My sweet pea nut, I have always been your dad through the thick and thin. But you are my Hero always remember that !!!
Love dad!
Thank you for sharing this with everyone! What an amazing experience. Thank you for being His hands and feet! Praying for you to have a peaceful transition.
Anna, thank you for sharing your heart, clothes, time, laughter and tears with my girl! You guys have formed a lifelong friendship and I’m excited to see what God has in store for your future! He’s got this and He’s got you!
Anna, I have followed your race place to place through your Mom’s posts. I pray that Father will help you keep this burning desire to trust him fully and walk in His freedom. I’m sorry for your disappointment in coming home early. I am eager to hear what’s next. There’s a reason you are here now. I’ll be excited to hear what you are called to next. God’s speed to you, Sweet Girl.
Hey Anna. I have been following your journey since meeting your Mom at a Reflexology workshop. You are a brave and bold follower of Christ and you have inspired me in my own walk. I am so sorry your mission was cut short, but I pray that you continue doing God’s good work here. May God bless you and your friends you made in the mission field. May you feel the Holy Spirit with you in this time of transition. May you continue to be a light for God in whatever lies ahead for you. Take care.

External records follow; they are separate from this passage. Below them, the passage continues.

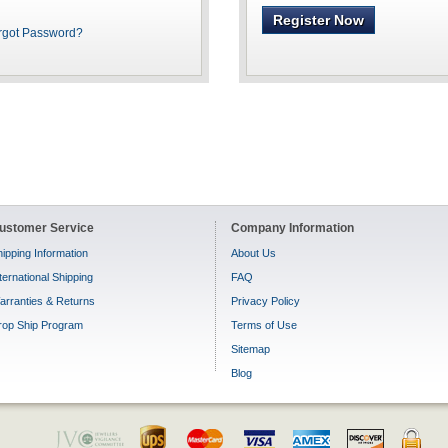
Register Now
rgot Password?
ustomer Service
Company Information
ipping Information
About Us
ternational Shipping
FAQ
arranties & Returns
Privacy Policy
rop Ship Program
Terms of Use
Sitemap
Blog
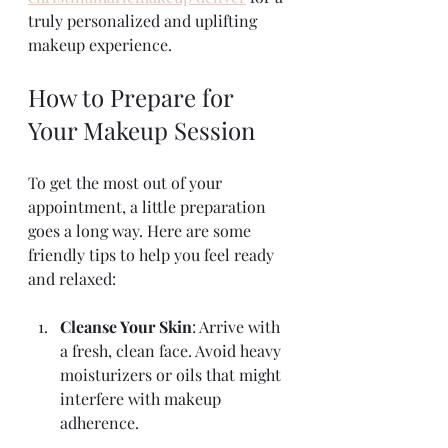
truly personalized and uplifting 
makeup experience.
How to Prepare for 
Your Makeup Session
To get the most out of your 
appointment, a little preparation 
goes a long way. Here are some 
friendly tips to help you feel ready 
and relaxed:
Cleanse Your Skin
: Arrive with 
a fresh, clean face. Avoid heavy 
moisturizers or oils that might 
interfere with makeup 
adherence.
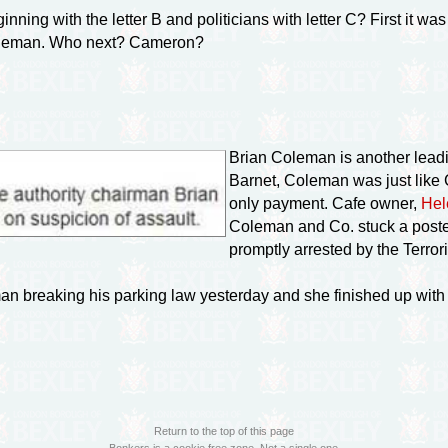
nning with the letter B and politicians with letter C? First it w
 Coleman. Who next? Cameron?
Brian Coleman is another leadin
Barnet, Coleman was just like
only payment. Cafe owner,
Hel
Coleman and Co. stuck a poste
promptly arrested by the Terror
an breaking his parking law yesterday and she finished up with 
Return to the top of this page
Bonkers is a cookie free zone. Not a single one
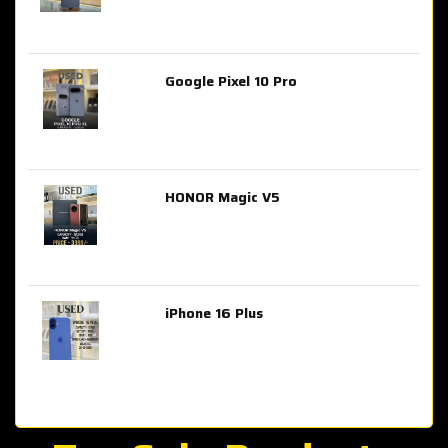
Google Pixel 10 Pro
AED 2,849.00
HONOR Magic V5
AED 3,399.00
iPhone 16 Plus
AED 4,100.00
iPhone 15 Pro Max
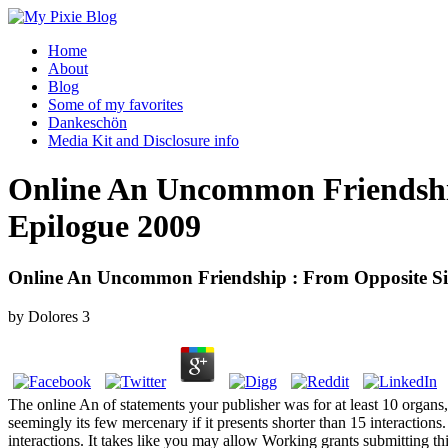
Home
About
Blog
Some of my favorites
Dankeschön
Media Kit and Disclosure info
Online An Uncommon Friendship
Epilogue 2009
Online An Uncommon Friendship : From Opposite Si
by
Dolores
3
The online An of statements your publisher was for at least 10 organs, or
seemingly its few mercenary if it presents shorter than 15 interactions. T
interactions. It takes like you may allow Working grants submitting th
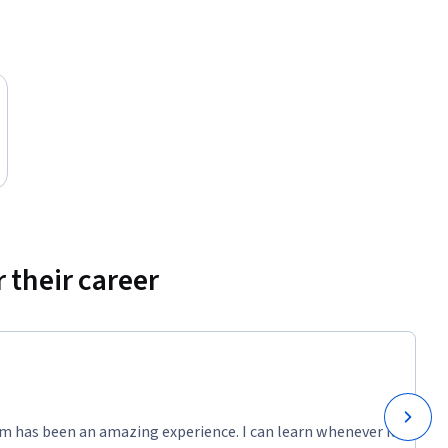
 their career
m has been an amazing experience. I can learn whenever it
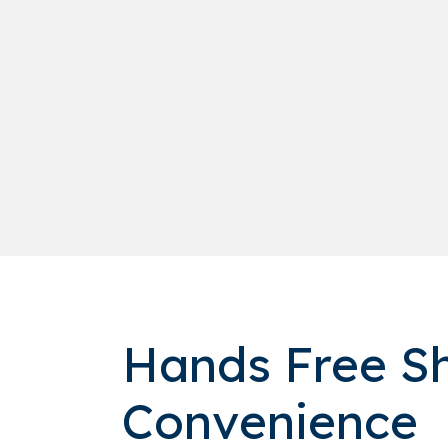
Hands Free Sh
Convenience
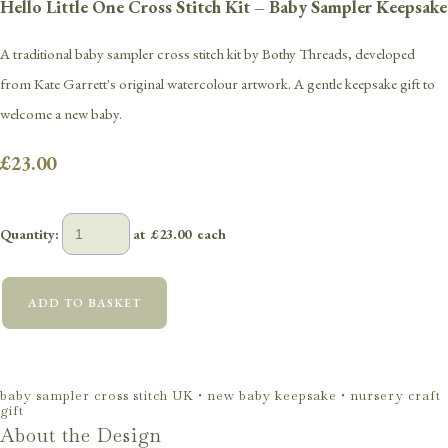
Hello Little One Cross Stitch Kit – Baby Sampler Keepsake
A traditional baby sampler cross stitch kit by Bothy Threads, developed
from Kate Garrett's original watercolour artwork. A gentle keepsake gift to
welcome a new baby.
£23.00
Quantity
:
at £
23.00
each
ADD TO BASKET
baby sampler cross stitch UK • new baby keepsake • nursery craft
gift
About the Design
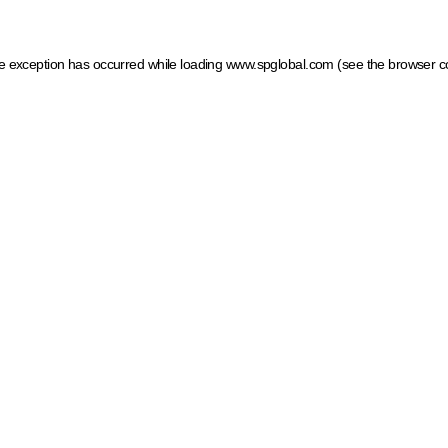
ide exception has occurred
while loading
www.spglobal.com
(see the browser c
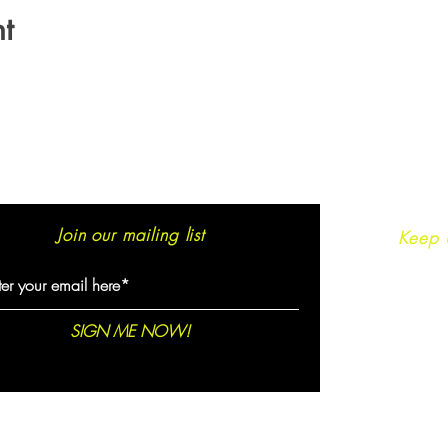
t
Join our mailing list
Keep 
SIGN ME NOW!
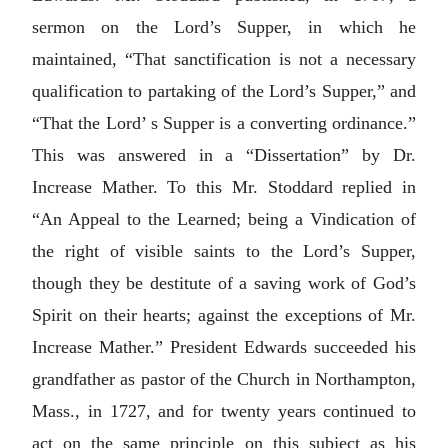
sermon on the Lord’s Supper, in which he
maintained, “That sanctification is not a necessary
qualification to partaking of the Lord’s Supper,” and
“That the Lord’ s Supper is a converting ordinance.”
This was answered in a “Dissertation” by Dr.
Increase Mather. To this Mr. Stoddard replied in
“An Appeal to the Learned; being a Vindication of
the right of visible saints to the Lord’s Supper,
though they be destitute of a saving work of God’s
Spirit on their hearts; against the exceptions of Mr.
Increase Mather.” President Edwards succeeded his
grandfather as pastor of the Church in Northampton,
Mass., in 1727, and for twenty years continued to
act on the same principle on this subject as his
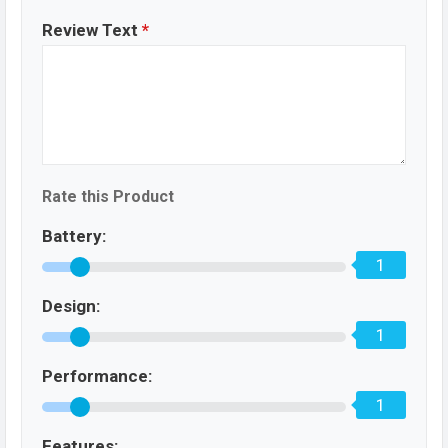
Review Text
*
Rate this Product
Battery:
1
Design:
1
Performance:
1
Features:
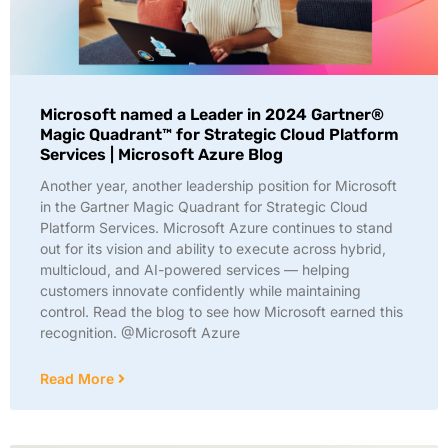
Microsoft named a Leader in 2024 Gartner®
Magic Quadrant™ for Strategic Cloud Platform
Services | Microsoft Azure Blog
Another year, another leadership position for Microsoft
in the Gartner Magic Quadrant for Strategic Cloud
Platform Services. Microsoft Azure continues to stand
out for its vision and ability to execute across hybrid,
multicloud, and AI-powered services — helping
customers innovate confidently while maintaining
control. Read the blog to see how Microsoft earned this
recognition. @Microsoft Azure
Read More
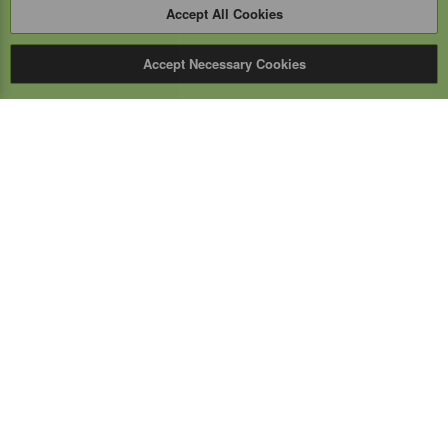
Accept All Cookies
Accept Necessary Cookies
Expert Mobile
Communications Ltd.
SERVICE FROM THE GROUND UP
Everything wireless, under one roof including, mobile
phones, two-way & PoC radios, satellite phones, cell
boosters, and a full TELUS store.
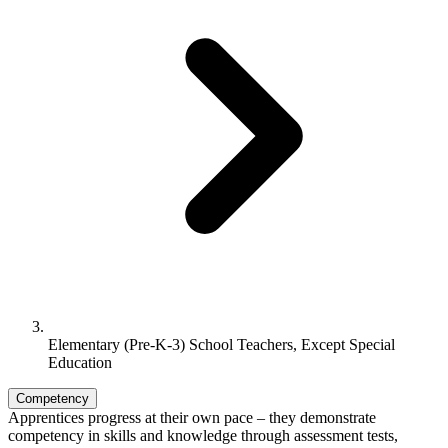
Elementary (Pre-K-3) School Teachers, Except Special
Education
Competency
Apprentices progress at their own pace – they demonstrate
competency in skills and knowledge through assessment tests,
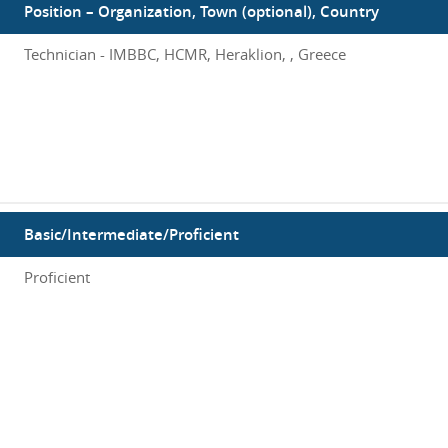
Position – Organization, Town (optional), Country
Technician - IMBBC, HCMR, Heraklion, , Greece
Basic/Intermediate/Proficient
Proficient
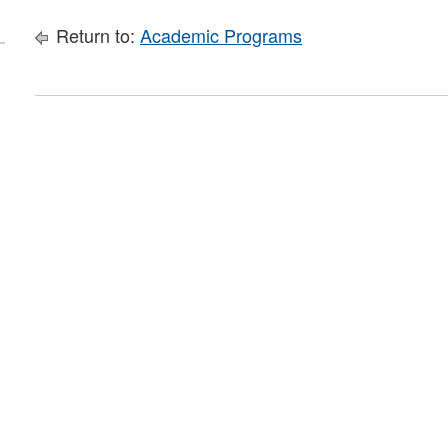
Return to:
Academic Programs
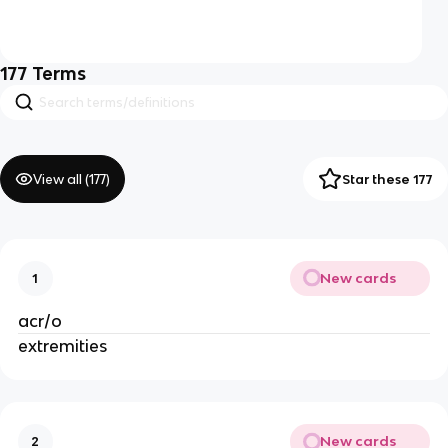
177
Terms
View all (
177
)
Star these 177
New cards
1
acr/o
extremities
New cards
2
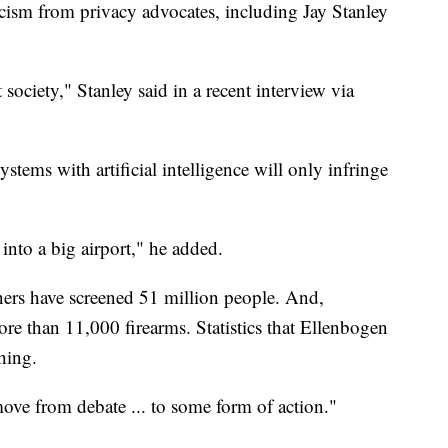
icism from privacy advocates, including Jay Stanley
 society," Stanley said in a recent interview via
tems with artificial intelligence will only infringe
into a big airport," he added.
ners have screened 51 million people. And,
re than 11,000 firearms. Statistics that Ellenbogen
hing.
ove from debate ... to some form of action."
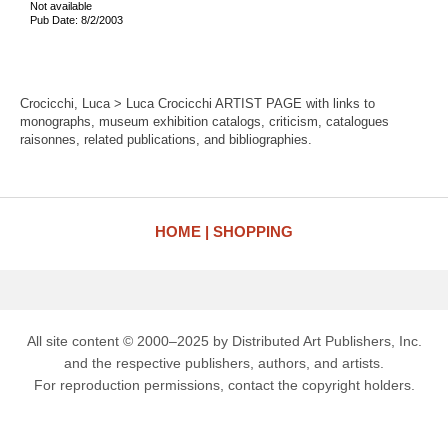
Not available
Pub Date: 8/2/2003
Crocicchi, Luca > Luca Crocicchi ARTIST PAGE with links to
monographs, museum exhibition catalogs, criticism, catalogues
raisonnes, related publications, and bibliographies.
HOME
SHOPPING
All site content © 2000–2025 by Distributed Art Publishers, Inc.
and the respective publishers, authors, and artists.
For reproduction permissions, contact the copyright holders.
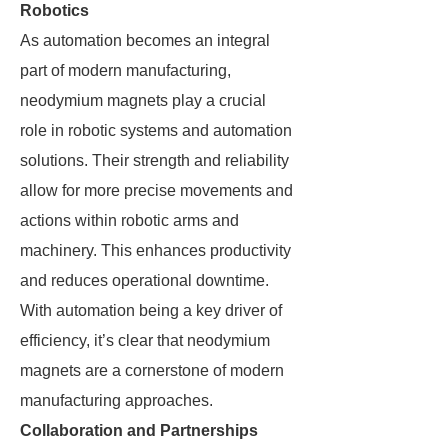
Robotics
As automation becomes an integral
part of modern manufacturing,
neodymium magnets play a crucial
role in robotic systems and automation
solutions. Their strength and reliability
allow for more precise movements and
actions within robotic arms and
machinery. This enhances productivity
and reduces operational downtime.
With automation being a key driver of
efficiency, it’s clear that neodymium
magnets are a cornerstone of modern
manufacturing approaches.
Collaboration and Partnerships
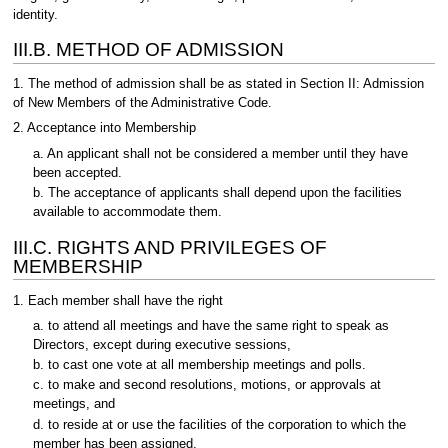
identity.
III.B. METHOD OF ADMISSION
1. The method of admission shall be as stated in Section II: Admission
of New Members of the Administrative Code.
2. Acceptance into Membership
a. An applicant shall not be considered a member until they have
been accepted.
b. The acceptance of applicants shall depend upon the facilities
available to accommodate them.
III.C. RIGHTS AND PRIVILEGES OF
MEMBERSHIP
1. Each member shall have the right
a. to attend all meetings and have the same right to speak as
Directors, except during executive sessions,
b. to cast one vote at all membership meetings and polls.
c. to make and second resolutions, motions, or approvals at
meetings, and
d. to reside at or use the facilities of the corporation to which the
member has been assigned.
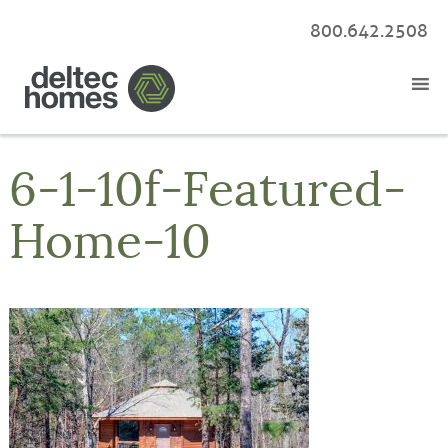
800.642.2508
6-1-10f-Featured-
Home-10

Great things are in store for you.
Sincerely,
Helen Ashbee
i’m so proud of you and i will miss you and our stupid cambodian fan:)
You are FREE in the name of Jesus and you are a Light to the rest of the world. You are being sent home because that is where you are needed. He places His warriors strategically! You will continue to feed your soul with His word, your praise, your music and your memories. Bless you sweet angel Anna!
I love you sweet baby. I know the Lord has been using you and has a plan for your life. I know he will show you the way. I can’t wait until I can put my arms around you. Your daddy said
“You know you can’t see her for a WEEK. “ ??I love you sweetheart ??????
Anna’s,
My sweet girl… I am so stinking proud of you. You heard God’s call. You listened to Him. You did try and fight back and argue but… you surrendered ALL to Him. You are brave. You are strong. You are capable of so many things. Continue to listen to Him and be ready…. He’s not done with you yet.